- The Washington Times - Wednesday, May 28, 2003

MIAMI (AP) — A leader of a major 1980s Colombian cocaine cartel was convicted yesterday of charges that he rejoined a smuggling network after he was released from prison in his homeland and given amnesty in the United States.

Fabio Ochoa could be sentenced to life on two federal drug conspiracy charges that contend he joined a 30-ton-a-month smuggling network from 1997 to 1999. Sentencing was set for Aug. 19.

Ochoa, 46, made a sign of the cross, closed his eyes and dropped to his knees in the courtroom after the verdict was read. Jurors reached the verdict after deliberating for five hours over two days.

The defense said it was planning to appeal.

A onetime leader of the now-defunct Medellin cartel, Ochoa is the most prominent Colombian drug suspect to be tried in the United States since the two countries resumed extraditions in 1997.

He served five years in Colombian prisons in the 1990s under a program intended to crush drug barons after years of cartel-ordered bombings and assassinations.

During the 3-week trial, prosecutors had little evidence connecting Ochoa to the Bogota-based network led by Alejandro Bernal. In a case with 1,500 hours of Colombian police tape recordings, Ochoa’s voice was caught on only one three-hour segment in Bernal’s bugged office June 16, 1999.

But the prosecution argued he had hid his tracks skillfully.

“He’s made a life and a career and a king’s fortune by being very careful,” prosecutor Ed Ryan told jurors in closing arguments Tuesday. “People don’t get to be at his level by making stupid mistakes.”

The defense said Ochoa socialized with traffickers but insisted he did not return to the life he abandoned in 1990 by joining the Colombian amnesty program. They said the voice on the tapes from Bernal’s office was not Ochoa’s, and taps on two of Ochoa’s phones produced no evidence for trial.

The strongest evidence against Ochoa came from Bernal and three other co-defendants, who cooperated with prosecutors in hopes of getting lighter sentences.

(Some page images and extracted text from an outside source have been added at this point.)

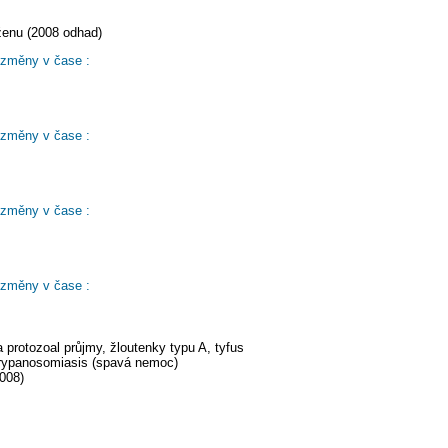
ženu (2008 odhad)
 změny v čase :
 změny v čase :
 změny v čase :
 změny v čase :
 protozoal průjmy, žloutenky typu A, tyfus
trypanosomiasis (spavá nemoc)
008)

They said Ochoa attended key meetings at what prosecutors said was “the Wal-Mart of drug trafficking,” and was set to receive profits on two cocaine shipments.

Defense attorney Roy Black maintained that the government was desperate to get its hands on a man it blames for smuggling tons of cocaine into the United States in the 1970s and 1980s.

Mr. Black told jurors in closing arguments not to convict Ochoa for his past, saying: “He’s paid the price for that. He should not be convicted again for something he’s already been convicted of, punished for and put in prison.”

“The government was able to spend half of the trial on the exploits of the Medellin cartel,” Mr. Black said after the verdict. The jury found Ochoa “guilty by history or association or something other than what he was charged with.”

Ochoa has been in jail since his arrest in October 1999.

Security was tight during the trial. The jury was anonymous, and when the verdict was read, six U.S. marshals surrounded Ochoa, and eight others stood at the courtroom’s doors.